On the fee of lawyer-three:
Here, the wife engaged the services of lawyer-three; lawyer-three’s firm has received payment in the amount of $35,000.00 for legal services rendered for a period of almost four years; and, while the firm’s actual outstanding balance of fees is $70,753.18, including disbursements, the firm has agreed to accept the lower amount of $55,000.00, for a total fee of $90,000.00 which represents a discount of approximately 15%. The wife is also a co-executor, as are A and the brother. While it is true that the wife would benefit if her attorney would successfully argue for the minimization of set-offs, it is equally true that A and the brother, as beneficiaries of the estate, would personally benefit from the maximization of set-offs against the surviving spouse’s elective share. However, it does appear in the affirmation of services submitted that at least a portion of the legal services accrued to the benefit of the wife alone and not to the benefit of the estate. It must be noted that legal services rendered to a fiduciary in her capacity as a beneficiary of the estate are to be paid by the fiduciary out of her personal funds, and not from estate assets, but if it can be shown that the services rendered on behalf of a beneficiary also served to benefit the estate, the fee may be payable from estate assets. Thus, the court fixes the fee of lawyer-three in the amount requested, and directs that 80% of the fee shall be paid from the estate, $72,000.00 less $35,000.00 already paid, and 20% or $18,000.00 shall be paid by the wife personally.
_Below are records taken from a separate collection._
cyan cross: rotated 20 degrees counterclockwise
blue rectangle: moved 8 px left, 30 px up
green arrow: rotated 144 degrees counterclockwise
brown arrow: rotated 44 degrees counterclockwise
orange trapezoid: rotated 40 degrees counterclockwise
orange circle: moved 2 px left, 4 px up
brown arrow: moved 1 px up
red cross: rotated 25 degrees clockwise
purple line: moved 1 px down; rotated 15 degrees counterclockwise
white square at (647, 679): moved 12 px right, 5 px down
On the fee of the guardian ad litem:
Here, the guardian ad litem’s affirmation reflects 16.25 hours of services on behalf of decedent’s granddaughter X. Clearly, the efforts of the guardian ad litem assisted the court and the other attorneys in reaching the agreement which ultimately brought resolution to the contested administration. Queens Probate Lawyers said the court fixes the fee of the guardian ad litem in the sum of $5,600.00.
In sum, the court approves the stipulation of settlement, orders that A and the brother amend their account in accordance with the terms of the stipulation and the decision of the court in fixing the legal fees, and submit a decree settling the account on notice. On another note, in view of the multiple court appearances and conferences, and the diligent efforts of the lawyers to resolve the complex issues raised, the court acknowledges such outstanding work which led to the just settlement of the case.
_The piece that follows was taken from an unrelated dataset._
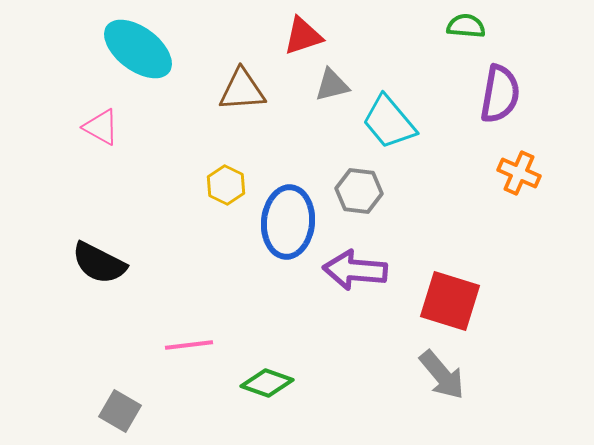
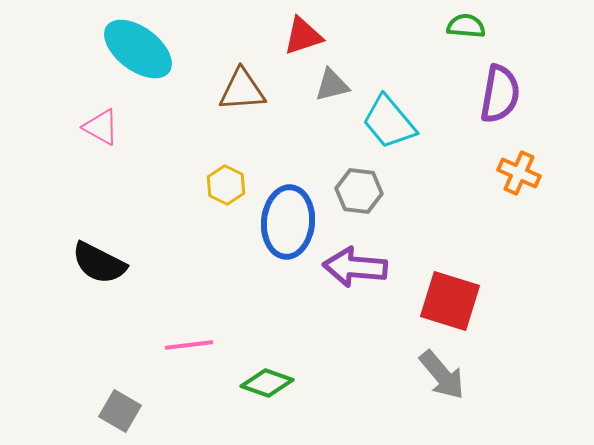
purple arrow: moved 3 px up
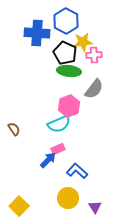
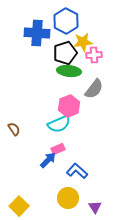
black pentagon: rotated 30 degrees clockwise
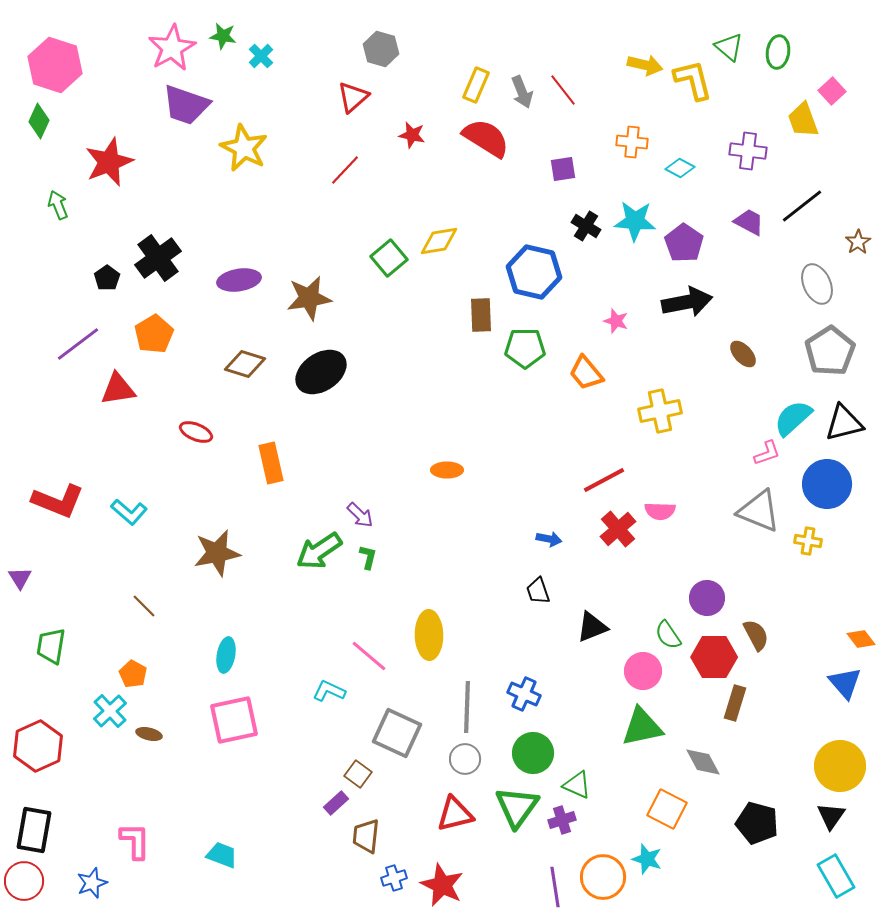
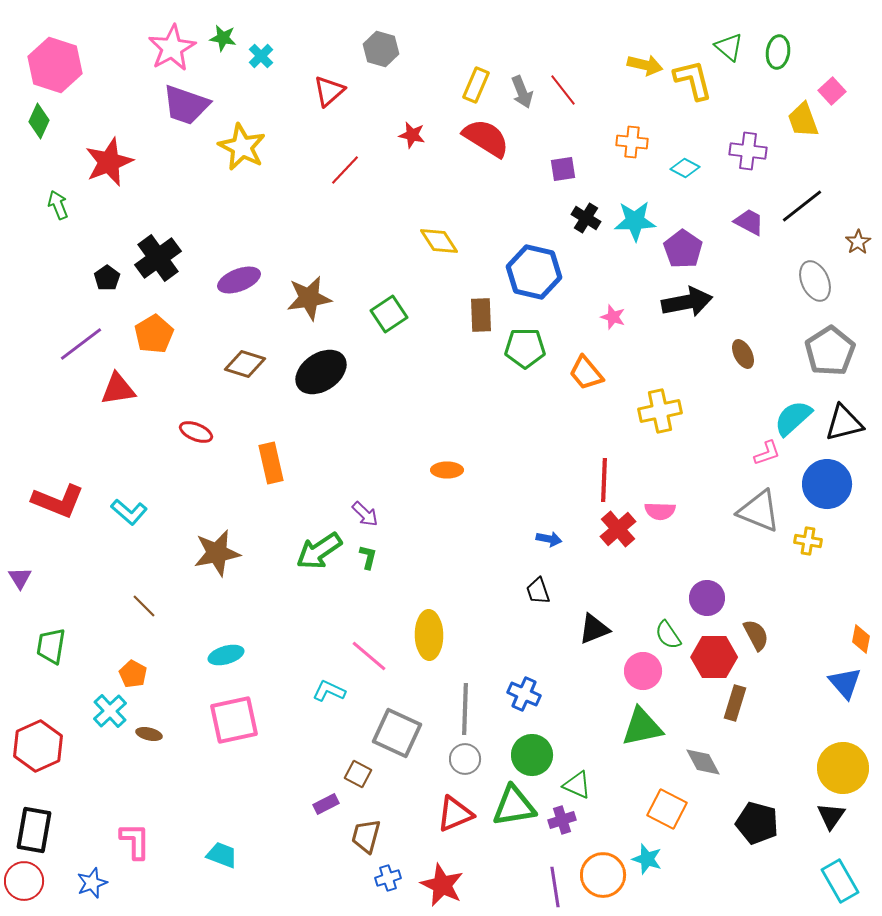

Family disputes often arise in cases of estate litigation or estate administration. When a loved one dies and leaves a sizable amount of estate, the family members often cannot come into agreement and questions the share a relative receives, and the charges made upon the estate, like the above mentioned case. In such cases, the burden of losing a loved one becomes more burdensome when litigation before a court becomes necessary to resolve the issues. Thus, to ease this burden, one must choose only the most competent and independent legal counsel.